Compare two version numbers version1 and version1.
If version1 > version2 return 1, if version1 < version2 return -1, otherwise return 0.

You may assume that the version strings are non-empty and contain only digits and the . character.
The . character does not represent a decimal point and is used to separate number sequences.
For instance, 2.5 is not "two and a half" or "half way to version three", it is the fifth second-level revision of the second first-level revision.

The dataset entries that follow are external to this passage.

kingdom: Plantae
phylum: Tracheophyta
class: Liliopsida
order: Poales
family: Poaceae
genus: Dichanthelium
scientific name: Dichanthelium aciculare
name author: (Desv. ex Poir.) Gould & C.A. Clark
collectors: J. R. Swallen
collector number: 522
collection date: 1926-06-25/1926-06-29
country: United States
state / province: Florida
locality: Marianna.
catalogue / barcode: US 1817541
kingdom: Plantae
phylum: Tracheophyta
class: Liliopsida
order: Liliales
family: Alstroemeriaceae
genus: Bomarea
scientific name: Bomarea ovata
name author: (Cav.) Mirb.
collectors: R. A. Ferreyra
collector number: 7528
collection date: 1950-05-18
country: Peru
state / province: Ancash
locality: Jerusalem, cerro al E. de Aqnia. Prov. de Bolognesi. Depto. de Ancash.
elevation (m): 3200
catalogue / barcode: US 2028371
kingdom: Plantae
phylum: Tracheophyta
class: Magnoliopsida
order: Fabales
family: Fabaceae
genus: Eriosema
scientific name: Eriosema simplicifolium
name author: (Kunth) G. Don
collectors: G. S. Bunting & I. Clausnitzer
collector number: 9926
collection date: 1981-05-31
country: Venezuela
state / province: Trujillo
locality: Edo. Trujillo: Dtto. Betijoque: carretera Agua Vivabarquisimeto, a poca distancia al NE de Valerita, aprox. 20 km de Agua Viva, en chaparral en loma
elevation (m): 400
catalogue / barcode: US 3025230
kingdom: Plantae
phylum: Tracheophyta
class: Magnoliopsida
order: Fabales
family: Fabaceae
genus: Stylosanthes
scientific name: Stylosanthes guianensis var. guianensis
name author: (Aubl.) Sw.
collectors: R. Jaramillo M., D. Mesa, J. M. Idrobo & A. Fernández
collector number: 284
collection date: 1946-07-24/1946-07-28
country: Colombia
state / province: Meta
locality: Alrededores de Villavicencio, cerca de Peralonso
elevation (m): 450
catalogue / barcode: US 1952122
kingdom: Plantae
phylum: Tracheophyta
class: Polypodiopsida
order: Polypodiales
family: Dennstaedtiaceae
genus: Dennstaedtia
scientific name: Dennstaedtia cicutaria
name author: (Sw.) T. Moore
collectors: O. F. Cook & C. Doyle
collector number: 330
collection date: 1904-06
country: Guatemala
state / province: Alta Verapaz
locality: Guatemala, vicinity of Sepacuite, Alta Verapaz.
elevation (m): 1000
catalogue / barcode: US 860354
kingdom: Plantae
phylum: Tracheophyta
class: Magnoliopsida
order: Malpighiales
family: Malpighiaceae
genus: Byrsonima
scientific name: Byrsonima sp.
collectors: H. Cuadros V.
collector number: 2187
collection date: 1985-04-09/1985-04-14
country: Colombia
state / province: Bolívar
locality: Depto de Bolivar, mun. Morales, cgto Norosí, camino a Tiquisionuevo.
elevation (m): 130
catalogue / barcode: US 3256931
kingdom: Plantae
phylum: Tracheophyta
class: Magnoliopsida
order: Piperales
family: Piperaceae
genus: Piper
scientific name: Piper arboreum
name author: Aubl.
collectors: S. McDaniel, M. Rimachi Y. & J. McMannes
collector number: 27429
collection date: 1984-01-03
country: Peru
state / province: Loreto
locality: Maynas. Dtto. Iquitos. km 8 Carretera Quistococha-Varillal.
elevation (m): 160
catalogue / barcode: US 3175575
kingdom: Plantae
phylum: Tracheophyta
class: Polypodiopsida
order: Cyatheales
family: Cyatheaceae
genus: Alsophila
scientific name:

Here is an example of version numbers ordering:

0.1 < 1.1 < 1.2 < 13.37

class Solution {
public:
string deletezero(string str)
{
	if(str.length() < 2) return str;
	int i = 0;
	while(i < str.length() && str[i] == '0')
		i++;
	if(i == str.length())
		return "0";
	return string(str, i);

}

int compareVersion(string version1, string version2) {
        if(version1 == version2) return 0;
		int dot1 = 0, dot2 = 0;
		while(dot1 < version1.size() && version1[dot1] != '.')
			dot1++;
		while(dot2 < version2.size() && version2[dot2] != '.')
			dot2++;
		string sv1 = deletezero(string(version1, 0, dot1));
		string sv2 = deletezero(string(version2, 0, dot2));
		if(sv1.length() != sv2.length())
			return sv1.length() > sv2.length() ? 1 : -1;
		else if(sv1 != sv2)
			return sv1 > sv2 ? 1 : -1;
		else{//sv1 == sv2, cpmpare what behaind dot
			string zerodot = (".0");
			if(dot1 == version1.length() && dot2 == version2.length())
				return 0;
			else if(dot1 != version1.length() && dot2 == version2.length()){
				string tmp = string(version1, dot1+1);
				if(tmp.find_first_not_of(zerodot) == string::npos)return 0;
				else return 1;
			}else if(dot1 == version1.length() && dot2 != version2.length()){
				string tmp = string(version2, dot2+1);
				if(tmp.find_first_not_of(zerodot) == string::npos)return 0;
				else return -1;
			}
			sv1 = string(version1, dot1+1);
			sv2 = string(version2, dot2+1);
			return compareVersion(sv1, sv2);
		}
    }
};

Leetcode: Compare Version Numbers